La reconnaissance du préjudice d’anxiété : un long combat pour les salariés
Si le statut de maladie professionnelle pour l’amiante n’est pas encore reconnu, d’autres décisions judiciaires permettent tout de même aux salariés ou ex-salariés d’obtenir des compensations. En effet, depuis mai 2010 et un arrêt de la Cour de cassation, l’exposition à l’amiante dans un cadre professionnel justifie à elle seule un dédommagement pour préjudice d’anxiété. La Cour a alors considéré que l’angoisse provoquée par les risques de développer une pathologie grave constituait un motif valable d’indemnisation.

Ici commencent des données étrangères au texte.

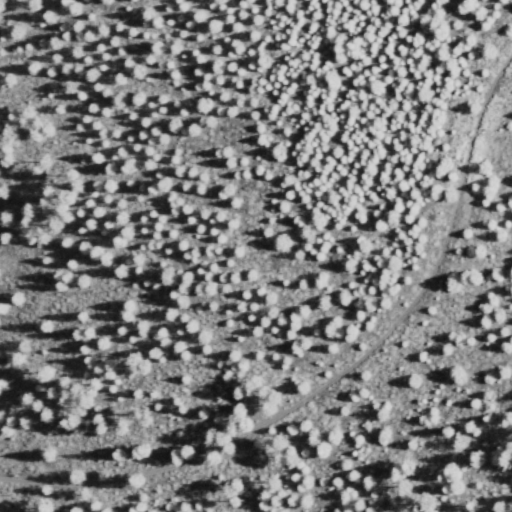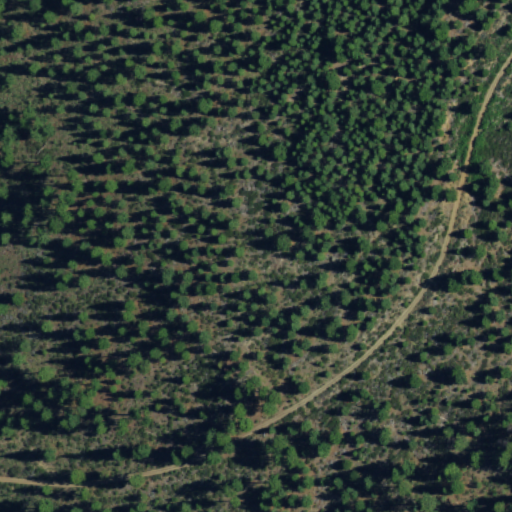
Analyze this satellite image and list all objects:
road: (341, 375)
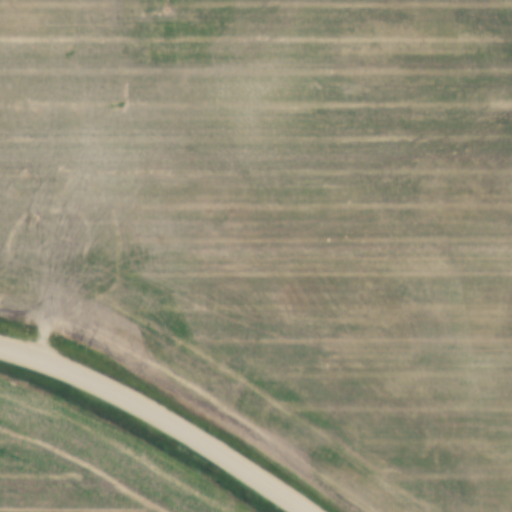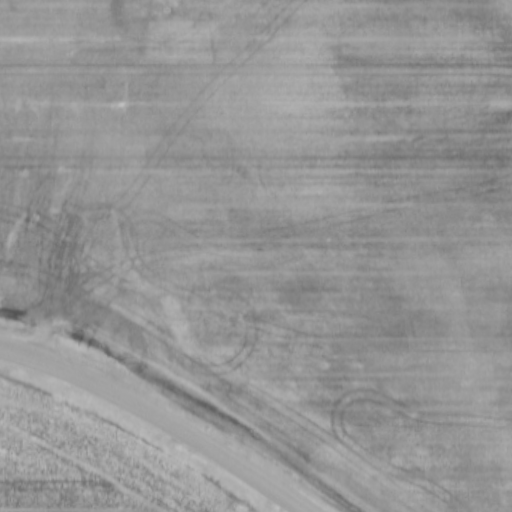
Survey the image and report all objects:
road: (158, 416)
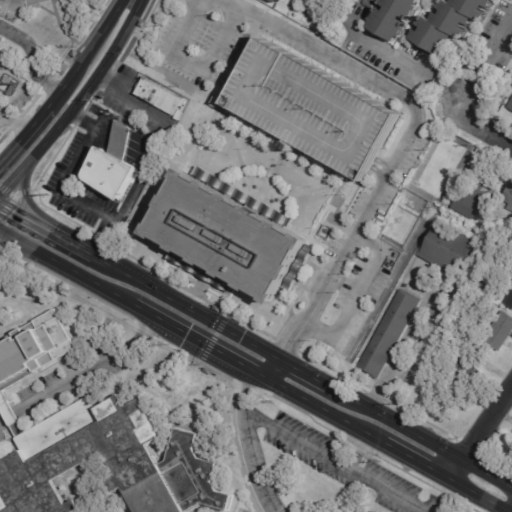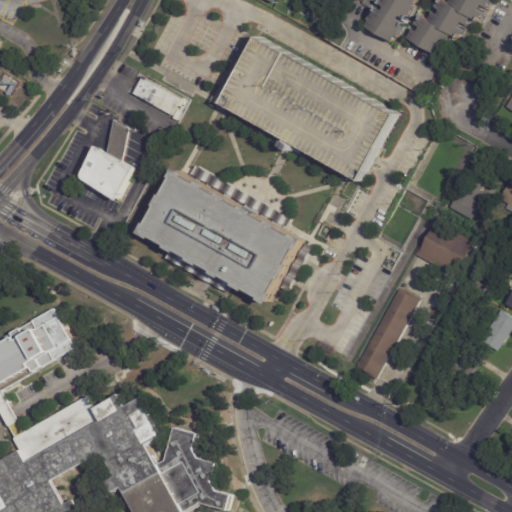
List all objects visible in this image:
road: (10, 0)
building: (276, 0)
building: (277, 1)
road: (130, 2)
building: (368, 4)
building: (391, 17)
building: (392, 17)
building: (447, 22)
building: (447, 23)
road: (86, 52)
road: (31, 60)
road: (195, 61)
road: (418, 67)
building: (9, 81)
building: (13, 91)
building: (155, 95)
building: (158, 96)
parking lot: (309, 97)
road: (74, 103)
building: (509, 104)
building: (511, 106)
parking lot: (315, 109)
building: (315, 109)
building: (313, 110)
road: (116, 117)
road: (13, 121)
road: (480, 131)
road: (24, 135)
road: (406, 139)
building: (298, 152)
building: (109, 163)
building: (112, 164)
building: (472, 192)
building: (507, 194)
building: (509, 197)
road: (26, 199)
road: (19, 214)
building: (228, 237)
road: (64, 240)
building: (226, 240)
road: (12, 244)
building: (446, 249)
building: (448, 250)
building: (511, 281)
road: (363, 294)
building: (511, 307)
building: (499, 330)
building: (500, 332)
building: (387, 335)
building: (390, 335)
road: (214, 336)
building: (33, 349)
road: (269, 367)
building: (470, 367)
road: (94, 370)
road: (254, 370)
building: (465, 371)
road: (299, 372)
road: (11, 415)
road: (3, 420)
road: (0, 421)
parking lot: (4, 430)
road: (478, 432)
road: (246, 443)
building: (511, 451)
road: (335, 462)
building: (105, 465)
parking lot: (346, 468)
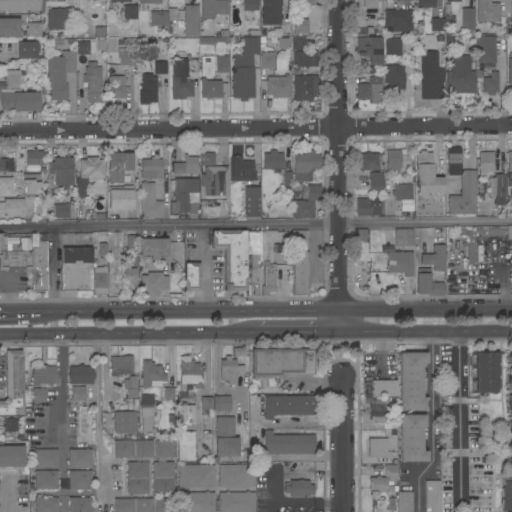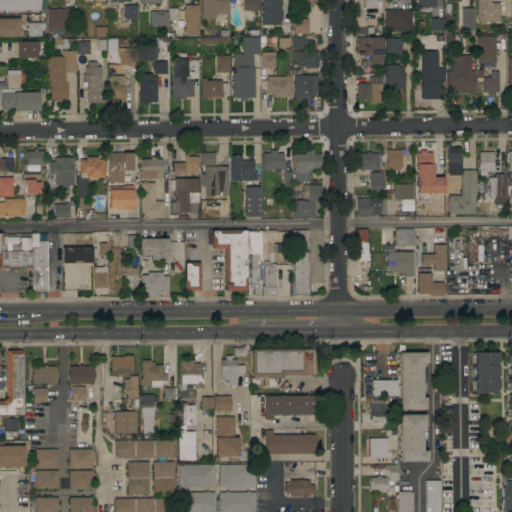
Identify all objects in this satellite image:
building: (117, 0)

C’est ainsi que la société d’équipement automobile Valéo a été condamnée aux Prud'hommes, en mars 2015, à verser 500 euros d’indemnités par année d’ancienneté à titre de dommages et intérêts à certains de ses salariés qui ont été exposés à l’amiante.

D’autres actions sont actuellement en cours d’instruction comme à Bordeaux où près de 600 employés du CHU ont été exposés pendant de nombreuses années à des produits amiantés. Une quarantaine d’entre eux a déposé en juin 2013 un recours au tribunal administratif de la ville afin d’obtenir une réparation pour préjudice d’anxiété.